There are multiple reasons for the glacial diminution of SDC, but the most important one for this discussion is the moratorium on new admissions imposed on all California developmental centers in 2012. Since then, no new admissions have been allowed, except for law enforcement cases and last resort crises. And with an average resident age north of 50, attrition keeps reducing the population while increasing the cost of keeping and caring for each resident. It is now approaching $400,000 per person.
Even without the so-called “deflection” policy, admissions had been dropping long enough and fast enough to suggest an end time was approaching. The Lanterman Act, a landmark law passed in 1969 that codified civil rights for the developmentally disabled and dictated at least semi-independent placement in the community whenever possible, spawned an exodus from the centralized centers into community homes that has topped 10,000 people.
It was an enlightened policy and helped end the practice of warehousing disabled people just for the sake of convenience. But some advocates for the developmentally disabled now argue that, on the one hand, the populations remaining have been sifted to such an extent that only the most severely disabled are left, and that, on the other hand, burgeoning populations of patients with autism spectrum disorders are in need of precisely the kind of care and housing that SDC provides so well, but isn’t allowed to offer.

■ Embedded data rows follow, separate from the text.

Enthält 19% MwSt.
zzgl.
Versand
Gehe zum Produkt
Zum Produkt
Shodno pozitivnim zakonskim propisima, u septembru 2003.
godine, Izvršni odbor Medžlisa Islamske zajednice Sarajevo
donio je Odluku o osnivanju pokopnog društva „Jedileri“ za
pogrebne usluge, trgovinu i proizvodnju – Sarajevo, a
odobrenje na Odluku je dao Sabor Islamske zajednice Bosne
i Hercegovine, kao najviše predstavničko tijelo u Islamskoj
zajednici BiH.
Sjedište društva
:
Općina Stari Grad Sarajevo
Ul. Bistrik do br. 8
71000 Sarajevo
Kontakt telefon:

Last Saturday, a parade of parents and guardians, with relatives and wards still living among the shrinking population at SDC, painted a bleak picture of the future awaiting their brothers and sisters, sons and daughters, should the center be completely closed.
Gathered at a meeting of the Parent Hospital Association on the bucolic SDC campus, a parade of speakers testified to the unique quality of the care and treatment their loved ones receive there, and to a man and woman they questioned whether moving them out into small group homes, without daily medical care and appropriately-trained staff, would be feasible, safe or humane.
One woman spoke of a severely-disabled brother who has been at SDC for 35 years, needs around-the-clock care and a crane to lift him out of bed and into a chair. “My brother would not survive if he were taken out and put in any other home,” she said.
Another woman who works as an advocate for disabled clients said she had discovered that, “Many outside doctors have no idea how to treat (developmentally disabled) patients. Many SDC patients see a doctor every day. No group home has daily access to a doctor.”